For five days Jamaica Queens has been where I lay my head and wake up in the morning. Quickly I realized that many of the preconceived notions that lots of non-New Yorkers have about NY is just not true. As I breathed in the air, the foul smell of garbage on the streets consumed my nostrils. Taxi’s honking their horns, hundreds of people on one street walking by at every second, the sounds of the subway underground, the meat carts on every block that sold everything from gyro’s to cigarettes; it was all so New York. And I was taking in every bit of it.
Being in a new state as large as New York I felt like a foreigner in an unfamiliar country. Knowing I had to learn the complex subway and bus system along with locations of certain places was overwhelming to say the least. My biggest fear was not getting robbed, pulled into a dark ally or even seeing a rat, but instead it was the subway.
On my first day in Queens I set the alarm for 10 in the morning but procrastinated getting out of the
bed until 12:15, all because I did not want to get on the subway. That day was dreary and rainy in the city, which were all the signs of a could be horrible first day in the city. I emailed folks, wrote a new status on Facebook, called people, googled and the whole nine to find out as much information about the subway as I could. I opened the door to my room to go downstairs and searched the refrigerator while the white cat stared at me as if she was asking, ‘Who are you?’ After a failed attempt of finding 10-minute ready food, I headed back upstairs to prepare to get ready for the day. Motivation was what I desperately needed so I had to put on some music that would get me pumped, so I inserted Camron’s Crime Pays into my laptop and got to it!
As I headed out the door, locked the two bottom locks I told God, “You have to be with me and look over me.” After those ten words, for some reason I knew I was good. On Linden Ave I saw the various bus stops and I looked for the Q4, which I knew I needed to get to the Jamaica Center train station. Because I over prepared for my venture into the city, I knew the bus only took coins or the metro card, no dollar bills were allowed. I quickly ran into to CVS for change and asked for a subway map. The clerk told me that didn’t have any and asked, “Where you going?” “Wall Street,” I replied. “Oh just go out here catch the Q4 bus and then take the J train all the way into town and get off on Broad street, “ she said. “Thank you.” I thought to myself that this is one of the preconceived notions that was wrong. So many people say New Yorkers are rude, don’t ask for directions, don’t do this, don’t do that. But here this lady was willingly giving me directions when I hadn’t even asked. Are some New Yorkers rude? Hell yeah. But aren’t some Nashvilleans, Texans and people from every other place in the world?
Of course the bus was packed so I stood in my flip flops holding on to my wet umbrella with one hand and the rail with the other. While riding the bus I carefully looked at all the stores, people, streets and how the buildings were made. If at any point someone thought I was a tourist, it would have to be at this moment. New Yorkers do not look around out the window because they see the same things I was in awe of, every day. After maybe 7 minutes the bus pulled up to Parsons and Archer Ave which is where I exited to get on the train. Once inside the station and underground I went to the machine and purchased my all day unlimited metro pass. I figured if it stopped raining maybe I’d even venture to Brooklyn. Even though I knew that wasn’t happening.

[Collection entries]

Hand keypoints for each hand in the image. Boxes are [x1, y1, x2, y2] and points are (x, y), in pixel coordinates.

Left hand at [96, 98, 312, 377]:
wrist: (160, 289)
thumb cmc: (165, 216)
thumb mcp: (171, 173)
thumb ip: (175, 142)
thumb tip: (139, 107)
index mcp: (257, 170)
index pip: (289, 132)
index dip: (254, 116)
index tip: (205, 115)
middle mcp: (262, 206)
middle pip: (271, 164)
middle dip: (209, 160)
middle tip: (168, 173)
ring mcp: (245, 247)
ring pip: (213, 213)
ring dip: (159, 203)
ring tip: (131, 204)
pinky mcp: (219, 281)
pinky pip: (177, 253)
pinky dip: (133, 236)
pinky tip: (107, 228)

● Activity list:
1 - Reproduce the passage of the Queens travel account starting with "For five days" and going on through "was the subway.".
2 - Go on with the Queens travel account from its last sentence.

● Numbered answers:
1 -
For five days Jamaica Queens has been where I lay my head and wake up in the morning. Quickly I realized that many of the preconceived notions that lots of non-New Yorkers have about NY is just not true. As I breathed in the air, the foul smell of garbage on the streets consumed my nostrils. Taxi’s honking their horns, hundreds of people on one street walking by at every second, the sounds of the subway underground, the meat carts on every block that sold everything from gyro’s to cigarettes; it was all so New York. And I was taking in every bit of it.
Being in a new state as large as New York I felt like a foreigner in an unfamiliar country. Knowing I had to learn the complex subway and bus system along with locations of certain places was overwhelming to say the least. My biggest fear was not getting robbed, pulled into a dark ally or even seeing a rat, but instead it was the subway.

2 -
I must admit that swiping the metro card has a silly technique to it that took me 10 attempts before it finally went through. When I stepped onto the subway I looked around and surprisingly I found a seat. Days later I did find out that you may have to stand for about 5 stops before getting a seat during rush hours. Observing the people on the train I eliminated yet another preconceived notion. No one had on those old school pouches that clip around your waste because of the myth that you shouldn’t carry a purse in New York. In fact mostly everyone carried rather large and fashionable purses and women were not clutching them for dear life. No one looked nervous, no guys were standing behind women trying to cop a feel and no one was overly rambunctious. Everyone was in their own world trying to get to their destination. Passing Marcy Ave- Jay Z’s former stumping grounds- and Brooklyn Bridge inspired me to pull out my Reporter’s pad.
Two guys were getting off at their stop and saw that I was writing. “You writing lyrics,” he said? I just smiled and shook my head no because you’re not “supposed” to talk to random New Yorkers. “Well if you writing a book and yo picture gon be on it, let me know. I’ll be looking for that,” he said. We all laughed and he said, “Have a nice day.” “You too,” I said. Yeah I broke the rule and talked to him, what the hell. Ain’t no harm in being polite.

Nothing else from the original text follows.